Today was a typical day, along with this diet I consume a gallon of whole milk every day.

I weigh 210 at 5ft 7in and 9% body fat
 
hmmm- i dont think im eating enough - i weigh 240 6'3.

Im trying to start cutting

breakfast= 7 eggwhites 1 whole, 1/2 cup of oatmeal
mid morning= 1 MRP shake
lunch 1 chicken breast and a cup of vegetables
mid afternoon= 1 package of salted peanuts
get home from work

1 protein shake pre workout w/ dextrose
1 poretein shake post workout w/ dextrose

dinner= at least a chicken breast or 2 or 3 turkey burgers
w/ out bread and some vegetables.

b4 bed 1 protein shake w/ flaxseed oil.

Im trying liquid clen again for 2 weeks than an eca stack
for 2 weeks....what do you guys think?
 
Brooklynheight If you are cutting the diet looks definitely low enough in calories for cutting--get rid of the sugar, and the salted peanuts when cutting stick to lean meats and more vegetables. I cannot imagine eating this little especially if I was 6ft 3 and 240, but everyone is different and you have to put your diet in line with your metabolism and activity level. I would have the protein shake a bit earlier than right before bed especially if I was cutting.

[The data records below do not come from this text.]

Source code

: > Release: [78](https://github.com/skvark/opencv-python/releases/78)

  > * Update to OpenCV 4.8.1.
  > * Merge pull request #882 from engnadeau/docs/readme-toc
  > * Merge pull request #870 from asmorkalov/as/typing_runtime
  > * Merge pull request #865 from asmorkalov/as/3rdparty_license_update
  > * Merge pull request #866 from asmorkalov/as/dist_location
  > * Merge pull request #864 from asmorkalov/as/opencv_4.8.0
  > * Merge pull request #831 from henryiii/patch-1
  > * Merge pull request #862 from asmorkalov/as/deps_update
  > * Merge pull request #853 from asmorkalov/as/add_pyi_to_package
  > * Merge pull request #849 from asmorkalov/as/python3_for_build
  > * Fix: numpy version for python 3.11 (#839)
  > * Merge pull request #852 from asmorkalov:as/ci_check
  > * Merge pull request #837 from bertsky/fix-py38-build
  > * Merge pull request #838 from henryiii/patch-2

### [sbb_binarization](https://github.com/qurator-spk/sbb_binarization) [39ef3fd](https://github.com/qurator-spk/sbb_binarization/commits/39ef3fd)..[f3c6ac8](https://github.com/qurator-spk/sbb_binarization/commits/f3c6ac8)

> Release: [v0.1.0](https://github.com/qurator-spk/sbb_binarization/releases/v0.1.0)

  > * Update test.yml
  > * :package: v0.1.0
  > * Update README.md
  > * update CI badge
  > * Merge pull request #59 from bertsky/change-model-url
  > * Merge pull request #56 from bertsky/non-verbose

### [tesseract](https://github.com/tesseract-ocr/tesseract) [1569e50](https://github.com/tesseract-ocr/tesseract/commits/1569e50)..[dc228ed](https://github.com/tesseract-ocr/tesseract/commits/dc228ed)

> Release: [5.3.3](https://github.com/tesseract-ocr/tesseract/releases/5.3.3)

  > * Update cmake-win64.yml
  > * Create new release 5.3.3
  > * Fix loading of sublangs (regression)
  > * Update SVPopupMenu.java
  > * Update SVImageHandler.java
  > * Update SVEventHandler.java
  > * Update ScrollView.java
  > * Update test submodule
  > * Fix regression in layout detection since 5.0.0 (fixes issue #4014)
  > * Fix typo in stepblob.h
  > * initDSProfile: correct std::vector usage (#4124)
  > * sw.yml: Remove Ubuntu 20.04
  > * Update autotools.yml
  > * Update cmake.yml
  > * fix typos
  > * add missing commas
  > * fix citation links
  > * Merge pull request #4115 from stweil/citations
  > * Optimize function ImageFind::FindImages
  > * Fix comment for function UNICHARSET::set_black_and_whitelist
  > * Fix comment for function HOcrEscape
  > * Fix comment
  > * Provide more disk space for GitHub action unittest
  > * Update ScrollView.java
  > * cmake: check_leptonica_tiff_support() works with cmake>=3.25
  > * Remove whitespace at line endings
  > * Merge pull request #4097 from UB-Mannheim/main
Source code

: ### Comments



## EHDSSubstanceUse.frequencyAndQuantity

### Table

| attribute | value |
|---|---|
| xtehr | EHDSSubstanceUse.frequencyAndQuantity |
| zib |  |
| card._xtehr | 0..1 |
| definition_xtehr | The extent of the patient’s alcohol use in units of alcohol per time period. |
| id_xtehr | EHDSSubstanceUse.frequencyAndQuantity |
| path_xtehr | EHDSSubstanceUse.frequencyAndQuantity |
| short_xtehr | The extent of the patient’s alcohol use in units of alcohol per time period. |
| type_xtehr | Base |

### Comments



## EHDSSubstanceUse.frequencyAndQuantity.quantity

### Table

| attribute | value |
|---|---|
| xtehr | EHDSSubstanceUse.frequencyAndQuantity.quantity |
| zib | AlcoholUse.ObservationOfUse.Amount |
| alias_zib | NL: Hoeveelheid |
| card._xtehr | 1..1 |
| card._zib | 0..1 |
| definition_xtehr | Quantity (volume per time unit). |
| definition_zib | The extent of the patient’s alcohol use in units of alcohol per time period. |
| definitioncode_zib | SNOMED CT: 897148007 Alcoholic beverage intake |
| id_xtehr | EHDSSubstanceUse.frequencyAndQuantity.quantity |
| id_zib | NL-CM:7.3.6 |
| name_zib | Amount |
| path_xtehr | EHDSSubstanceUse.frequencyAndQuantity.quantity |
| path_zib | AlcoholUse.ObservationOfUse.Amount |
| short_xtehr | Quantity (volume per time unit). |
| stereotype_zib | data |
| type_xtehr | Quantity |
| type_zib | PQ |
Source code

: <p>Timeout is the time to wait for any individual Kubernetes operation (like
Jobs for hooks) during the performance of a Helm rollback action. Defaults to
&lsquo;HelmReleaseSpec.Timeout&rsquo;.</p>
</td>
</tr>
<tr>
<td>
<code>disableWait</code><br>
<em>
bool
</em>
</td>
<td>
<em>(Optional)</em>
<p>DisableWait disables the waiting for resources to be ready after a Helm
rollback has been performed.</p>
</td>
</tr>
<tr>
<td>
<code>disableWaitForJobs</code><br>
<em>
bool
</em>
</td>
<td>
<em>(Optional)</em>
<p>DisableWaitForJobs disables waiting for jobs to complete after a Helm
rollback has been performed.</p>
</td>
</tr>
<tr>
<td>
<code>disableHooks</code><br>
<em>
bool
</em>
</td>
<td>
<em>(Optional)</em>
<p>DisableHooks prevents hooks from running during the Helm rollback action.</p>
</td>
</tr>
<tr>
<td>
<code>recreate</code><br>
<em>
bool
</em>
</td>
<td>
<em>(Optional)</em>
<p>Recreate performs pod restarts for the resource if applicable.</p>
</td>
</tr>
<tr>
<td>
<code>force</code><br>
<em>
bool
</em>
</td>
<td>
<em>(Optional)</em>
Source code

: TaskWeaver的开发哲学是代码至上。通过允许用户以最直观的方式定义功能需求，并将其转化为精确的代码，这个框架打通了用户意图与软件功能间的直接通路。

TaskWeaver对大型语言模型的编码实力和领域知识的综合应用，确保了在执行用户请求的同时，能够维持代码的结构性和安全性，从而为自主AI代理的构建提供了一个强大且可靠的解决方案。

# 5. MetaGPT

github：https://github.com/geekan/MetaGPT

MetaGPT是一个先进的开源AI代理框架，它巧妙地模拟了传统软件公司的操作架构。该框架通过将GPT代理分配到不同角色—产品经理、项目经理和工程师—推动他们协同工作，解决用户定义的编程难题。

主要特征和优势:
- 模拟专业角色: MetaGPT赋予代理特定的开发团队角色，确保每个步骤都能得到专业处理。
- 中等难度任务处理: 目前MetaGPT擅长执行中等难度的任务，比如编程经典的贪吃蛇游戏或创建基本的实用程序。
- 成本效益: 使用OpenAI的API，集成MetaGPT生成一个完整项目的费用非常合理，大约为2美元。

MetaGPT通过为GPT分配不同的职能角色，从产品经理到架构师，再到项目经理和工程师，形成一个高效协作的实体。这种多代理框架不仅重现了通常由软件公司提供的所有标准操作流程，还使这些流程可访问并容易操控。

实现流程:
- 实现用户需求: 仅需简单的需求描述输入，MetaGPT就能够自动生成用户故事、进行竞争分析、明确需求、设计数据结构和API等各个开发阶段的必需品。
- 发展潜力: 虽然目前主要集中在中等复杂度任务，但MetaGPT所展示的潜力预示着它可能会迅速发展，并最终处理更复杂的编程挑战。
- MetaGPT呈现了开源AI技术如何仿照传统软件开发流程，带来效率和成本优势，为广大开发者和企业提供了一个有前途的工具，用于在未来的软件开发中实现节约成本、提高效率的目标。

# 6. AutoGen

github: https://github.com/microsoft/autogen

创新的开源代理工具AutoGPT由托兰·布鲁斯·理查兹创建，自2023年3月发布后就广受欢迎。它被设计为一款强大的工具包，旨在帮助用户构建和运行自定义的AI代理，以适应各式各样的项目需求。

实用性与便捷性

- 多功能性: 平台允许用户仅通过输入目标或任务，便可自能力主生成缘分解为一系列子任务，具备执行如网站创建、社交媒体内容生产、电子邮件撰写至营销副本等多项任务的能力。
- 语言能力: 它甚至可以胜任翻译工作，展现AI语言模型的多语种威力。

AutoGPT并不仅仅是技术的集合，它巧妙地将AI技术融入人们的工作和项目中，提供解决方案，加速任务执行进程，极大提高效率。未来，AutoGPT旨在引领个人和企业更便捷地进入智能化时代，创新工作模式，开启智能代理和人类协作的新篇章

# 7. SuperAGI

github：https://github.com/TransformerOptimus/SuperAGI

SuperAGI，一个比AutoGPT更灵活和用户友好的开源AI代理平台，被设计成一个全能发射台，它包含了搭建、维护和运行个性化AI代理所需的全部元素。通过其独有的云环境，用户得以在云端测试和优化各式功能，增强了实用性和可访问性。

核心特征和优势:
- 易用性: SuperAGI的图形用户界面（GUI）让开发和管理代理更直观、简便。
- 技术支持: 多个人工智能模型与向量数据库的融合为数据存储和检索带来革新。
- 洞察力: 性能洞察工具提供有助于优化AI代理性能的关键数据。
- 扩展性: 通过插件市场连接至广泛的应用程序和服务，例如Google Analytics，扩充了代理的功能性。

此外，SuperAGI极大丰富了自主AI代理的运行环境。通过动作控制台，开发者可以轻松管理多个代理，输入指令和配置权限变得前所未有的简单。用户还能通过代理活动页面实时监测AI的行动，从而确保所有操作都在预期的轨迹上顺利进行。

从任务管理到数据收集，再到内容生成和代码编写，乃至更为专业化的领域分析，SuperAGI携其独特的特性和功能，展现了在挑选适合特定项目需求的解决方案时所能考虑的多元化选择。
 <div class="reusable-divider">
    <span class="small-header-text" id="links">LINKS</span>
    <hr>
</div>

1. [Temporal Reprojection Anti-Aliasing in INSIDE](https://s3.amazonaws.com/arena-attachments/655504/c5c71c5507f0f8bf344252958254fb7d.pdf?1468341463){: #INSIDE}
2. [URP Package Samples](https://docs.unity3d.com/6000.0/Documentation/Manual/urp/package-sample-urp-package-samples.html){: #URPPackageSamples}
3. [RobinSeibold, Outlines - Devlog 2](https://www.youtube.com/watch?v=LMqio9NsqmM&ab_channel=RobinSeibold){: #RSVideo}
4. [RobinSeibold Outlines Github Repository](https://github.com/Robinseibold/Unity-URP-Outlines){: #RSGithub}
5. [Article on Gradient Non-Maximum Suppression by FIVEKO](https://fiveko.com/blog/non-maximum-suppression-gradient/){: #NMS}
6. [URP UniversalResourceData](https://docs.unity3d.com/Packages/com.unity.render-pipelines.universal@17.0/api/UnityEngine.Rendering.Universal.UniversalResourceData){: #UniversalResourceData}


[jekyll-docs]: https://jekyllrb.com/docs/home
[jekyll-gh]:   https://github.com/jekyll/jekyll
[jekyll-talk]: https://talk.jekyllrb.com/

I am so glad that I am not cutting right now, bulking is definitely more fun.
 
Hey AssItch,

I am 6'3 and weight is 245 lbs. Right now I cycle my calorie intake over a 4 week plan. Here it is:

Week 1
carbs: 510g
Protein: 305g
Fats: 90g

Week2
carbs: 204g
protein: 255g
fats: 23g

Weeks 3&4
carbs: 916
protein: 305
fats: 136g

I used the above cycle to keep my body out of norm. The first week is just my baseline for p/c/f and a normal workout/cardio routine. Week 2 is for shocking the system and I do more cardio and less weight/more reps for my workouts. Weeks 3&4 I eat more for more intense workouts and reduce the intentsity of the cardio (for bulding strength). I just start over at week 1 at the end of the fourth week.
 
Gunghobro, I like the idea of your diet. I pretty much keep things consistent at:
400-500g carbs
250-300g protein
60-80g fat
I weigh 225lbs at 6'1" for reference. This is divided into 6-7 meals/day.
 
I am happy to say that a clean, high calorie, high protein diet has been successful. I have blown up to 230lbs at 12% bodyfat.

Cutting program to start next week--I will definitely miss the bulking
 
If you don't mind, what is high calorie and high protein in your book?

I'm aware of your gallon of milk a day thing, I'll probably try that next time I give bulking a go.
 
Typical day of mine

1- Muscle Milk 6am
2- 4 turkey sandwitches 2 glasses of milk 11am
3-Protien Bar1pm
4- 2 chicken breast 2 glasses of milk 3pm
5- Muscle Milk 5pm
6- Pasta w/meat sauce 2 glasses of milk 8pm
7- Whole Pizza before bed 10pm
 
Maintain around 17 calories per pound, 4k range. Bulking 5k and occasional 6k spurts, 266 pounds a few days ago @ 16% bodyfat.

One thing you have to watch is super high carbs, you dont want to make yourself insulin resistant (fatty).